Subcutaneous metastasis from recurrent basaloid squamous cell carcinoma of the esophagus.

作者信息

Puri Sonam, Holle Lisa M, Forouhar Faripour A, Clement Jessica M

机构信息

1 Department of Hematology and Oncology, H Lee Moffitt Cancer Center/University of South Florida, Tampa, FL, USA.
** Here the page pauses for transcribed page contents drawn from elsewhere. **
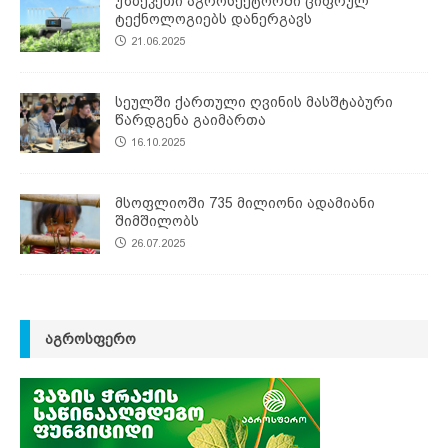
უზბეკეთი აგროსექტორში ციფრულ
ტექნოლოგიებს დანერგავს
21.06.2025
სეულში ქართული ღვინის მასშტაბური
წარდგენა გაიმართა
16.10.2025
მსოფლიოში 735 მილიონი ადამიანი
შიმშილობს
26.07.2025
ᲐᲒᲠᲝᲡᲤᲔᲠᲝ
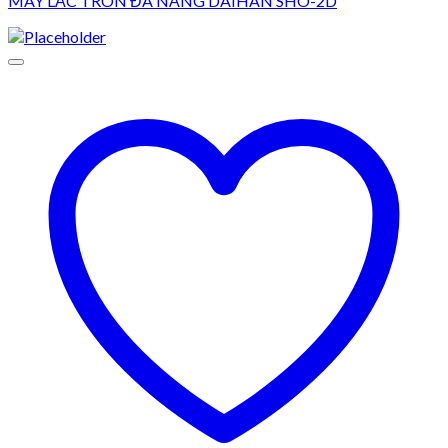
MÁY LẮC TRÒN ĐA NĂNG DAIHAN SHO-2D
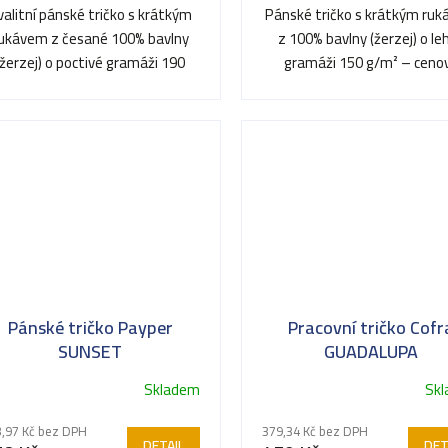
valitní pánské tričko s krátkým
Pánské tričko s krátkým ru
ukávem z česané 100% bavlny
z 100% bavlny (žerzej) o le
(žerzej) o poctivé gramáži 190
gramáži 150 g/m² – ceno
ězdiček.
g/m². Vyniká vysokou...
dostupný základ ideální pro
Pánské tričko Payper
Pracovní tričko Cofr
SUNSET
GUADALUPA
Skladem
Sk
,97 Kč bez DPH
379,34 Kč bez DPH
DETAIL
DET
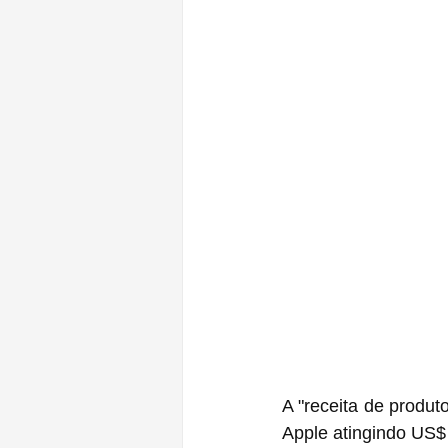
A "receita de produt
Apple atingindo US$ 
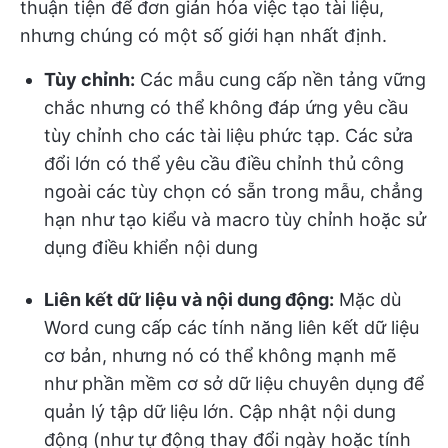
thuận tiện để đơn giản hóa việc tạo tài liệu,
nhưng chúng có một số giới hạn nhất định.
Tùy chỉnh:
Các mẫu cung cấp nền tảng vững
chắc nhưng có thể không đáp ứng yêu cầu
tùy chỉnh cho các tài liệu phức tạp. Các sửa
đổi lớn có thể yêu cầu điều chỉnh thủ công
ngoài các tùy chọn có sẵn trong mẫu, chẳng
hạn như tạo kiểu và macro tùy chỉnh hoặc sử
dụng điều khiển nội dung
Liên kết dữ liệu và nội dung động:
Mặc dù
Word cung cấp các tính năng liên kết dữ liệu
cơ bản, nhưng nó có thể không mạnh mẽ
như phần mềm cơ sở dữ liệu chuyên dụng để
quản lý tập dữ liệu lớn. Cập nhật nội dung
động (như tự động thay đổi ngày hoặc tính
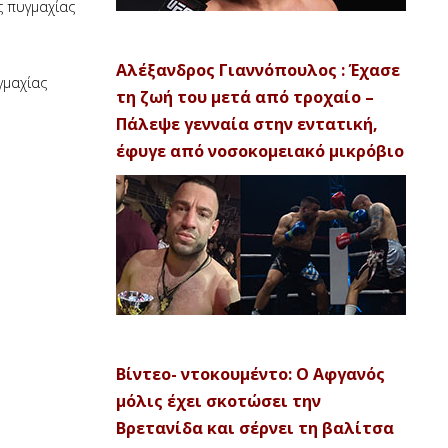
ς πυγμαχίας
Αλέξανδρος Γιαννόπουλος : Έχασε
γμαχίας
τη ζωή του μετά από τροχαίο –
Πάλεψε γενναία στην εντατική,
έφυγε από νοσοκομειακό μικρόβιο
Βίντεο- ντοκουμέντο: Ο Αφγανός
μόλις έχει σκοτώσει την
Βρετανίδα και σέρνει τη βαλίτσα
2 Department of Pharmacy Practice, UConn School of Pharmacy, Storrs, CT, USA.

出版信息

J Oncol Pharm Pract. 2019 Mar;25(2):492-496. doi: 10.1177/1078155217736920. Epub 2017 Oct 27.

Abstract

BACKGROUND

Esophageal cancer is the 11th most common cause of cancer mortality in the United States. It is aggressive in nature and has an ability to spread rapidly through direct extension, lymphatic spread, or hematogenously. With an estimated incidence of 1%, cutaneous metastases from esophageal cancer are extremely rare.

CASE PRESENTATION

In this case study and review, we describe a case of recurrent esophageal basaloid squamous cell carcinoma presenting as multiple, rapidly progressing and tender subcutaneous nodules. A 69-year-old male with history of basaloid squamous cell carcinoma of the esophagus treated with concurrent chemoradiation, presented to his oncologist with complaints of a large, painful nodule at the nape of his neck approximately two years after completing treatment. On further examination, he was noted to have multiple, well circumscribed, solid, tender nodules on his abdominal wall along with a painful nodule on the pulp of his index finger. Histopathology from all sites revealed skin infiltration by high-grade invasive basaloid subtype of squamous cell carcinoma, similar to patient's prior known and treated primary esophageal cancer. Further imaging work up showed extensive metastatic disease involving lung, liver, and brain.

CONCLUSION

Esophageal squamous cell carcinoma rarely metastasize to the skin. Subcutaneous nodules can be the first presentation of recurrent disease. The lesions are commonly confused with skin infections and treated inappropriately with antibiotics, leading to delay in diagnosis of recurrent disease. Early biopsy of suspicious lesions should be performed, especially in patients with history of cancer, such that prompt diagnosis and treatment can occur to maximize patient outcomes.

摘要

背景

食管癌是美国癌症死亡的第11大常见原因。其本质上具有侵袭性,能够通过直接蔓延、淋巴转移或血行转移迅速扩散。食管癌皮肤转移的估计发生率为1%,极为罕见。

病例介绍

在本病例研究及综述中,我们描述了一例复发性食管基底样鳞状细胞癌,表现为多个迅速进展且压痛的皮下结节。一名69岁男性,有食管基底样鳞状细胞癌病史,接受了同步放化疗,在完成治疗约两年后,因颈部后方出现一个大的疼痛性结节就诊于肿瘤学家。进一步检查发现,他的腹壁有多个边界清晰、实性、压痛的结节,以及食指指腹有一个疼痛性结节。所有部位的组织病理学检查均显示为高级别浸润性基底样亚型鳞状细胞癌浸润皮肤,与患者先前已知并接受治疗的原发性食管癌相似。进一步的影像学检查显示广泛的转移性疾病,累及肺、肝和脑。

结论

食管鳞状细胞癌很少转移至皮肤。皮下结节可能是复发性疾病的首发表现。这些病变常被误诊为皮肤感染并不恰当地使用抗生素治疗,导致复发性疾病的诊断延迟。对于可疑病变应尽早进行活检,尤其是有癌症病史的患者,以便能够及时诊断和治疗,使患者预后最大化。